→ **Aufgaben**:
• 1. Schreiben Sie aus dem Text über medizinisches Cannabis die Passage von „Seit 2017 sei“ bis einschließlich „anderen Krankheiten eingesetzt.“ wortgetreu ab.
• 2. Seit welchem Jahr darf man laut dem Text über medizinisches Cannabis in Deutschland mit der Heilpflanze behandeln?

→ **Vorliegender Text**:
....

Hattingen. Chefarzt Dirk Neveling will Hanf als Heilmittel aus der Schmuddelecke holen. Und die Politik davon überzeugen, wie wichtig die Pflanze ist.

Einen spannenden Vortrag über medizinisches Cannabis gab es am Dienstagnachmittag im Forstmanns, dem neuen Kunstzentrum in Blankenstein. Dr. Dirk Neveling, Chefarzt der Klinik für Schmerztherapie im Katholischen Klinikum Bochum, zu dem auch die Klinik Blankenstein gehört, schilderte die Vorzüge der Cannabis-Therapie. Er machte aber auch klar, wie schwierig es immer noch ist, mit dem Heilmittel zu behandeln. Und wo und warum es Widerstände gibt.

Seit 2017 sei es in Deutschland endlich erlaubt, mit der Heilpflanze zu behandeln. In einen Rauschzustand komme niemand, der bei ihm in Behandlung ist. Seit 20 Jahren arbeitet der Chefarzt in der Schmerztherapie. „Hanf ist eine Pflanze, die schon vor 5000 Jahren als Heilpflanze eingesetzt worden ist. Sie ist deswegen so gut, weil es keine Nebenwirkungen gibt“, sagt er.

Das Heilmittel gibt es in Tropfenform, Kapseln und zum Verdampfen

Denn viele Patienten bekämen Antidepressiva oder Morphine und hätten eben fast immer mit Nebenwirkungen zu kämpfen. Wichtig sei auch, dass mit medizinischem Cannabis niemand zu Tode kommen kann. Cannabis wird bei chronischen Schmerzen, rheumatischen Erkrankungen, Depressionen, Migräne, ADHS, Juckreiz, posttraumatischen Störungen, Epilepsie und anderen Krankheiten eingesetzt.

....

[Einträge des Datensatzes]
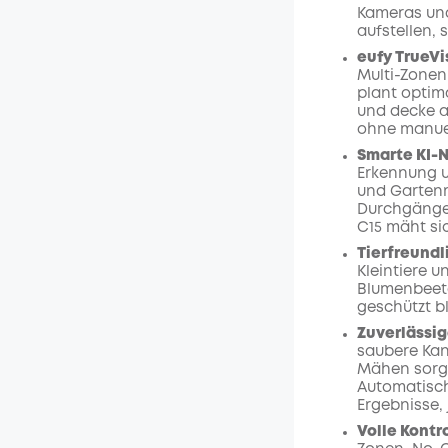
Kameras und
aufstellen, s
eufy TrueV
Multi-Zonen
plant optim
und decke a
ohne manue
Smarte KI-N
Erkennung u
und Gartenm
Durchgänge.
C15 mäht si
Tierfreundl
Kleintiere 
Blumenbeete
geschützt b
Zuverlässi
saubere Kan
Mähen sorgt 
Automatisch
Ergebnisse, 
Volle Kontr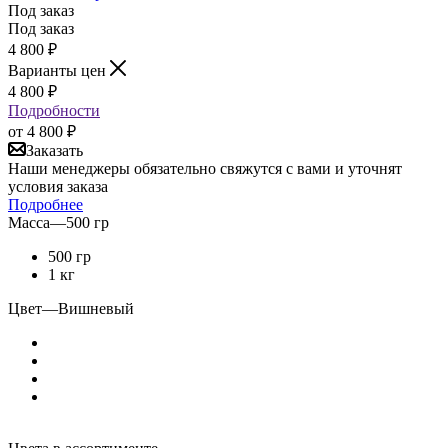
Под заказ
Под заказ
4 800
₽
Варианты цен
4 800
₽
Подробности
от
4 800 ₽
Заказать
Наши менеджеры обязательно свяжутся с вами и уточнят
условия заказа
Подробнее
Масса
—
500 гр
500 гр
1 кг
Цвет
—
Вишневый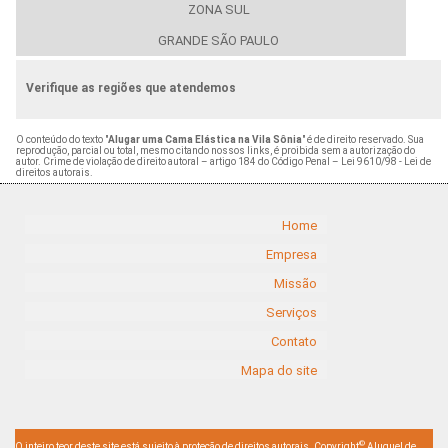
ZONA SUL
GRANDE SÃO PAULO
Verifique as regiões que atendemos
O conteúdo do texto "
Alugar uma Cama Elástica na Vila Sônia
" é de direito reservado. Sua
reprodução, parcial ou total, mesmo citando nossos links, é proibida sem a autorização do
autor. Crime de violação de direito autoral – artigo 184 do Código Penal –
Lei 9610/98 - Lei de
direitos autorais
.
Home
Empresa
Missão
Serviços
Contato
Mapa do site
©
O inteiro teor deste site está sujeito à proteção de direitos autorais. Copyright
Aluguel de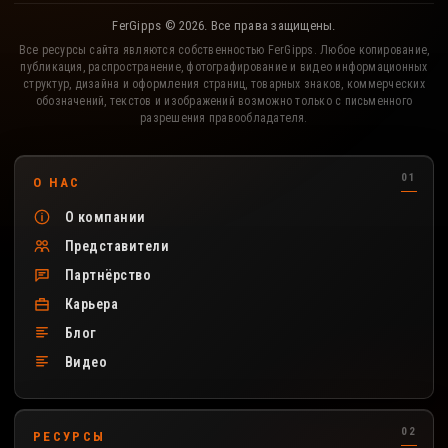
FerGipps © 2026. Все права защищены.
Все ресурсы сайта являются собственностью FerGipps. Любое копирование,
публикация, распространение, фотографирование и видео информационных
структур, дизайна и оформления страниц, товарных знаков, коммерческих
обозначений, текстов и изображений возможно только с письменного
разрешения правообладателя.
Полезные разделы сайта FerGipps
О НАС
О компании
Представители
Партнёрство
Карьера
Блог
Видео
РЕСУРСЫ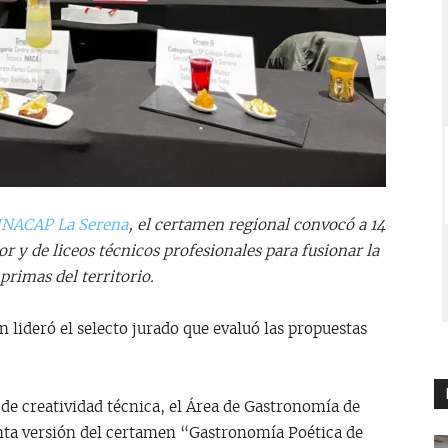
INACAP La Serena
, el certamen regional convocó a 14
r y de liceos técnicos profesionales para fusionar la
primas del territorio.
 lideró el selecto jurado que evaluó las propuestas
de creatividad técnica, el Área de Gastronomía de
inta versión del certamen “Gastronomía Poética de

....

→ **Lösungen**:
• 1.
Seit 2017 sei es in Deutschland endlich erlaubt, mit der Heilpflanze zu behandeln. In einen Rauschzustand komme niemand, der bei ihm in Behandlung ist. Seit 20 Jahren arbeitet der Chefarzt in der Schmerztherapie. „Hanf ist eine Pflanze, die schon vor 5000 Jahren als Heilpflanze eingesetzt worden ist. Sie ist deswegen so gut, weil es keine Nebenwirkungen gibt“, sagt er.

Das Heilmittel gibt es in Tropfenform, Kapseln und zum Verdampfen

Denn viele Patienten bekämen Antidepressiva oder Morphine und hätten eben fast immer mit Nebenwirkungen zu kämpfen. Wichtig sei auch, dass mit medizinischem Cannabis niemand zu Tode kommen kann. Cannabis wird bei chronischen Schmerzen, rheumatischen Erkrankungen, Depressionen, Migräne, ADHS, Juckreiz, posttraumatischen Störungen, Epilepsie und anderen Krankheiten eingesetzt.

• 2. Seit 2017.